LA SOLITA ITALIA – Dall’altra parte c’è l’Italia. E Conte che ha fatto una scelta integralista: non avendo una squadra di talento (a maggior ragione dopo i forfait di Verratti e Marchisio), meglio accantonare la (poca) fantasia a disposizione e puntare tutto sul gruppo. Niente Insigne, El Shaarawi o Bernardeschi, ma neppure Zaza: davanti giocano Pellè e Eder. Almeno al debutto e almeno dall’inizio, perché si sa quanto queste gerarchie siano labili in un torneo come gli Europei. Di certo i due attaccanti titolari hanno molto da dimostrare, dopo un periodo di grande appannamento. Ma il ct ha deciso di affidarsi alla coppia che lo ha portato in Francia nella parte finale delle qualificazioni. Equilibrio è la parola chiave: per questo nel 3-5-2 a sinistra giocherà Darmian (un terzino) per pareggiare la spinta di Candreva sull’altra fascia; in mezzo la sostanza di Parolo e la verve di Giaccherini ai lati del redivivo De Rossi (che dovrebbe essere preferito a Thiago Motta). Nessun dubbio in difesa: il blocco Juve è l’unica certezza di questa squadra.

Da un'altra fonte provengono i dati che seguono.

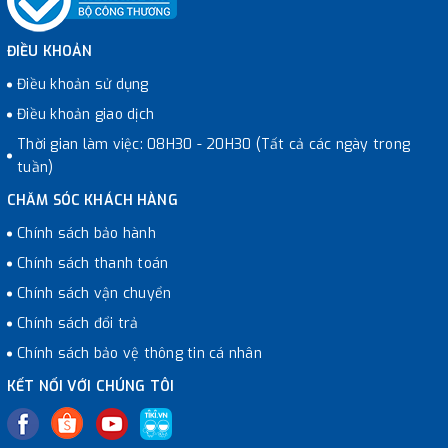
ĐIỀU KHOẢN
Điều khoản sử dụng
Điều khoản giao dịch
Thời gian làm việc: 08H30 - 20H30 (Tất cả các ngày trong
tuần)
CHĂM SÓC KHÁCH HÀNG
Chính sách bảo hành
Chính sách thanh toán
Chính sách vận chuyển
Chính sách đổi trả
Chính sách bảo vệ thông tin cá nhân
KẾT NỐI VỚI CHÚNG TÔI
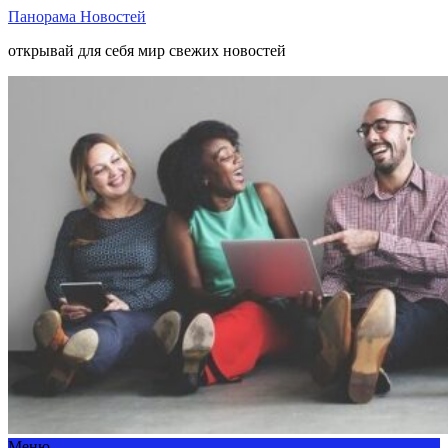
Панорама Новостей
открывай для себя мир свежих новостей
Меню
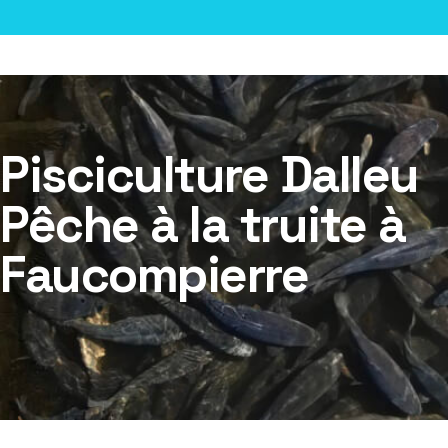
Pisciculture Dalleu
Pêche à la truite à
Faucompierre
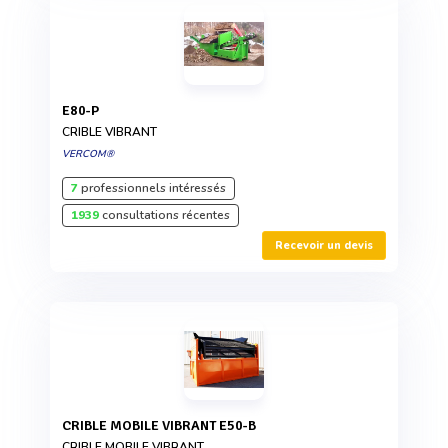
E80-P
CRIBLE VIBRANT
VERCOM®
7
professionnels intéressés
1939
consultations récentes
Recevoir un devis
CRIBLE MOBILE VIBRANT E50-B
CRIBLE MOBILE VIBRANT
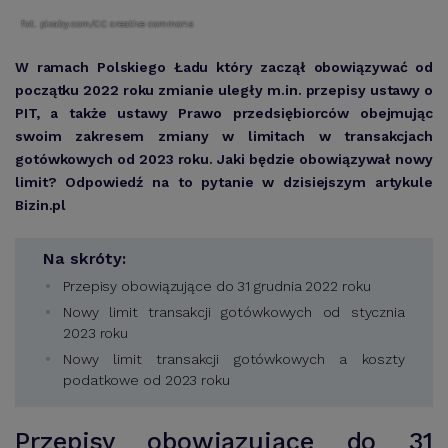
fot. pixaby.com/CC creative commons
W ramach Polskiego Ładu który zaczął obowiązywać od
początku 2022 roku zmianie uległy m.in. przepisy ustawy o
PIT, a także ustawy Prawo przedsiębiorców obejmując
swoim zakresem zmiany w limitach w transakcjach
gotówkowych od 2023 roku. Jaki będzie obowiązywał nowy
limit? Odpowiedź na to pytanie w dzisiejszym artykule
Bizin.pl
Na skróty:
Przepisy obowiązujące do 31 grudnia 2022 roku
Nowy limit transakcji gotówkowych od stycznia
2023 roku
Nowy limit transakcji gotówkowych a koszty
podatkowe od 2023 roku
Przepisy obowiązujące do 31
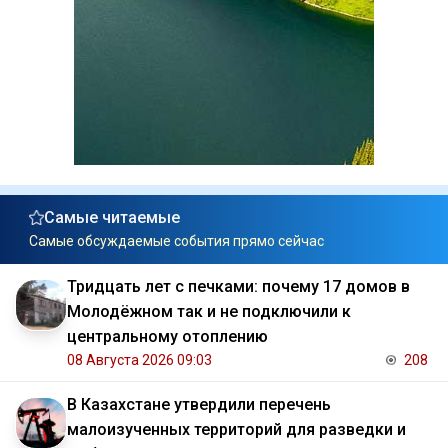
Самые читаемые
Самые обсуждаемые события прямо сейчас
Тридцать лет с печками: почему 17 домов в
Молодёжном так и не подключили к
центральному отоплению
08 Августа 2026 09:03
208
В Казахстане утвердили перечень
малоизученных территорий для разведки и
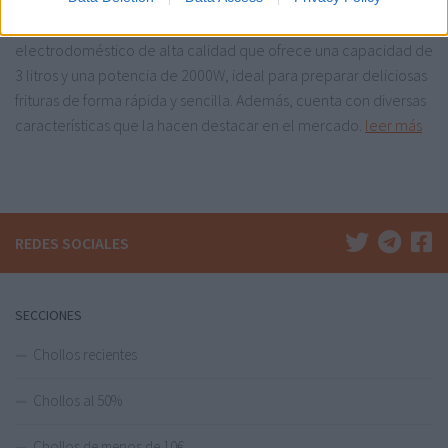
La Freidora Eléctrica de 3L Cleanfry 3 L de Cecotec es un
electrodoméstico de alta calidad que ofrece una capacidad de
3 litros y una potencia de 2000W, ideal para preparar deliciosas
frituras de forma rápida y sencilla. Además, cuenta con diversas
características que la hacen destacar en el mercado.
leer más
REDES SOCIALES
SECCIONES
Chollos recientes
Chollos al 50%
Chollos de menos de 10€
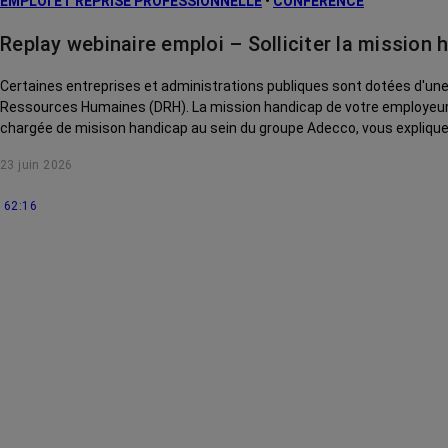
EMPLOI ET REPRISE PROFESSIONNELLE
•
CONFÉRENCE
Replay webinaire emploi – Solliciter la mission 
Certaines entreprises et administrations publiques sont dotées d'une mi
Ressources Humaines (DRH). La mission handicap de votre employeur peut vous accompagner vers une reprise du travail en toute sérénité après un long arrêt maladie. Tamara Velcek, psychologue du travail et
chargée de misison handicap au sein du groupe Adecco, vous explique
23 juin 2026
62:16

PARTIRE BENE – Le ultime amichevoli hanno dimostrato che il Belgio non è imbattibile: vittorie stentate con Norvegia e Svizzera, addirittura pareggio striminzito con la Finlandia, sempre subendo gol. C’è però il precedente del novembre scorso a Bruxelles, dove i padroni di casa ci rifilarono un sonoro 3-1. Allora la distanza rispetto a De Bruyne e compagni sembrò quasi incolmabile. Ma era solo un’amichevole. Oggi si fa sul serio: perché le cose vadano diversamente, tutto dovrà funzionare alla perfezione. Anche nel ritiro azzurro sanno quanto questa partita sia fondamentale per una squadra senza grandi certezze e talento, che ha bisogno di un’iniezione di fiducia per cominciare a credere in se stessa. Non necessariamente vincere, ma giocare bene sì, e magari sbloccarsi in attacco (dove i gol latitano). Per capire che il lavoro paga e che anche noi abbiamo le armi per giocarci questo Europeo. Basta speranze, pretattica, dichiarazioni d’intenti. Stasera parla il campo. E dirà quanto vale l’Italia di Antonio Conte.